Calculation of Solar Power Needs
If you are using a pump driven directly by PV modules, the array’s nameplate output should be at least 20% higher than the power required by the pump to achieve the desired head and flow rate. A larger array or a tracking system can maximize the power available to the pump, providing more gallons per day.
Since the pump will only draw the power it needs, it will not be damaged by oversizing the array. A larger array will produce the needed power in less light, extending the pumping time and volume delivered in the morning, afternoon, and on cloudy days. For instance, a 1 kW array will produce 200 W in 1/5 the amount of sunlight that you would get on a sunny day at noon.
Designing a Solar Pumping System
We carry many types of pumps that can be used in a variety of applications. Which pump and related equipment are needed for a solar pumping system depends on many factors, including what the water source is, how much water is needed, when the water is needed, how far the water source is from another power source, etc.

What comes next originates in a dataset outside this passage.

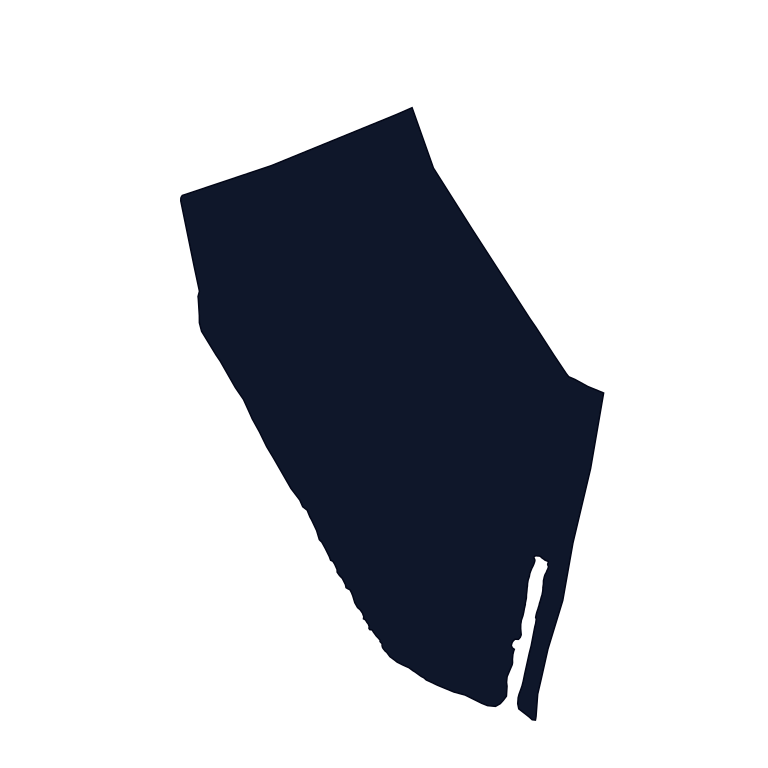 the district of Al-Dawahy, Bur Sa`id, Egypt, rotated 19°
{"feature_id": "37247803B10876030245945", "entity_name": "Al-Dawahy", "entity_type": "district", "adm_level": 2, "iso_a3": "EGY", "parent_name": "Egypt", "parent_adm1": "Bur Sa`id", "projection": "equal_earth", "projection_center": [32.286, 31.246], "detail": "fine", "context": "isolated", "style": "filled", "palette": "ink", "viewbox_px": 768, "rotation_deg": 19, "n_neighbors": 0, "source": "geoboundaries", "source_scale": "gbopen_adm2", "svg_char_len": 3650}
<svg xmlns="http://www.w3.org/2000/svg" viewBox="0 0 768 768"><g transform="rotate(19 384 384)"><path d="M469.5,250.2L416.5,208.6L360.4,163.7L359.3,162.3L358.2,160.9L320.6,113.6L308.0,125.2L206.4,214.2L181.4,233.4L131.9,271.4L131.5,272.9L131.4,274.3L132.2,277.0L166.3,334.8L179.3,356.4L179.7,361.9L180.4,363.3L181.0,364.7L187.1,379.4L189.5,386.2L194.4,393.6L215.7,411.2L221.7,415.7L244.6,435.8L256.2,444.4L267.1,455.9L270.8,459.9L281.9,469.9L293.5,481.5L303.9,490.2L330.1,513.1L342.2,521.2L347.1,526.5L352.4,528.3L357.4,534.0L358.8,535.2L360.2,536.5L368.0,544.5L373.5,552.2L375.0,553.0L376.6,553.7L382.0,558.6L388.4,564.9L390.9,568.0L392.7,568.2L393.4,568.3L396.0,570.4L400.1,574.8L400.5,576.0L401.0,577.2L404.3,579.6L406.1,580.5L407.9,581.4L412.8,586.2L413.6,587.5L414.4,588.9L416.7,589.4L417.8,589.5L418.9,589.7L421.3,592.0L422.3,593.2L423.3,594.3L427.6,600.3L431.8,604.0L433.3,604.6L434.9,605.2L438.2,607.6L440.7,610.7L440.7,611.0L441.0,612.7L442.8,613.0L443.1,613.0L445.0,614.5L445.3,614.8L446.2,615.4L447.1,615.9L448.2,617.2L448.8,617.9L449.4,620.1L450.6,620.9L451.9,620.5L452.3,620.4L453.4,620.8L454.5,621.8L456.5,623.2L457.4,623.8L458.6,624.7L460.0,625.4L460.3,625.6L461.6,626.2L463.8,627.6L464.0,628.3L464.1,628.8L465.5,629.6L466.7,630.1L467.4,632.1L468.3,633.5L469.3,634.4L472.3,636.3L473.1,636.5L473.9,636.8L478.4,639.9L484.5,641.8L485.8,642.3L487.0,642.7L491.5,643.3L492.1,643.4L492.8,643.5L497.0,643.9L498.4,644.0L499.8,644.1L503.6,645.3L504.4,645.6L505.8,645.9L507.2,646.2L509.5,646.9L513.4,648.1L515.1,648.5L516.0,648.6L517.6,648.9L520.3,650.1L523.8,650.4L532.5,651.4L550.5,652.5L561.9,651.7L579.7,654.0L580.1,654.1L580.6,654.1L586.6,654.4L594.4,652.5L598.0,648.4L598.9,646.3L599.8,644.2L601.4,639.3L598.7,629.6L597.8,627.8L597.0,626.1L595.7,620.7L596.2,612.9L596.6,607.7L596.3,605.7L595.6,603.8L595.1,602.5L593.9,597.7L593.7,595.5L593.6,594.6L593.6,592.4L591.2,591.7L590.4,590.8L589.5,589.9L589.3,586.7L589.9,584.6L591.0,582.6L591.6,582.5L594.3,581.6L595.3,579.2L595.4,576.5L594.2,573.8L592.9,570.8L591.5,566.6L591.2,564.6L590.8,562.6L590.8,559.4L590.8,557.9L590.4,554.2L589.9,551.1L589.8,550.8L589.8,550.3L589.4,546.4L589.1,545.6L588.9,544.7L588.8,543.7L588.3,540.0L587.8,538.4L587.3,536.8L586.5,533.2L585.7,530.1L585.6,529.6L585.5,528.8L585.1,527.3L584.7,526.0L584.1,522.3L584.1,520.3L584.1,519.9L584.0,518.1L583.9,517.8L583.6,515.8L583.6,513.5L583.7,511.6L583.8,509.8L584.1,508.0L584.2,506.9L584.3,505.5L584.3,502.9L584.0,501.3L583.7,501.0L583.0,500.1L582.1,499.7L582.4,497.9L583.7,496.8L584.8,496.7L587.0,496.0L588.5,496.3L589.1,496.6L589.4,496.8L590.6,497.2L591.8,497.5L592.9,497.9L593.4,498.1L594.6,498.2L597.2,498.3L597.4,499.4L597.4,500.6L597.4,501.1L598.1,502.2L599.0,503.1L599.1,505.0L599.0,506.2L598.9,507.0L598.8,507.8L598.8,509.3L598.4,511.3L598.3,512.5L598.4,514.7L598.6,516.1L598.8,518.1L599.6,520.5L600.0,521.8L600.0,522.1L600.4,524.2L600.5,524.7L600.9,525.8L601.5,528.1L602.1,532.1L602.1,534.4L602.3,536.6L602.4,538.5L602.4,538.9L602.4,540.6L602.6,542.2L602.7,543.2L602.7,544.3L602.7,545.0L602.8,546.4L602.8,550.2L603.0,552.6L603.4,555.4L603.9,556.0L604.5,556.7L605.0,559.2L605.4,561.4L605.5,563.0L605.6,564.2L605.8,565.7L608.4,583.8L609.0,591.2L610.2,601.6L611.4,612.2L612.4,619.8L612.8,624.5L612.8,626.6L612.8,628.6L612.7,633.5L613.0,637.1L613.3,638.1L614.5,642.7L617.2,647.3L623.4,649.4L629.8,651.6L631.6,652.4L633.4,653.2L636.6,652.5L636.4,651.0L636.0,648.8L630.3,627.2L628.6,610.9L625.3,581.1L623.5,530.5L614.4,472.7L606.9,396.8L594.6,321.0L577.5,320.0L563.0,317.5L556.3,317.0L554.6,315.9L552.9,314.8L535.4,301.5L509.4,281.1L500.6,274.6L469.5,250.2Z" fill="#0f172a" stroke="#020617" stroke-width="1.5"/></g></svg>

If the well or other water source is close to an existing source of power, such as the utility grid or the power system of an off-grid house, it’s usually better to power the pump from that existing source rather than set up a dedicated PV array.
If grid power is available, it can be used to power a water pump, and if desired, a grid-tied PV system can be installed to offset the cost of the grid power.
In off-grid situations, if the well or other water source is close to the house’s off-grid power system, it’s usually easier to power the pump using the house’s power system, either directly from the battery bank with DC, or with AC from the inverter. Additional PV modules may be needed to accommodate the pump’s power requirement, but they can be added to the house’s PV system and used to help charge the batteries when the pump isn’t running.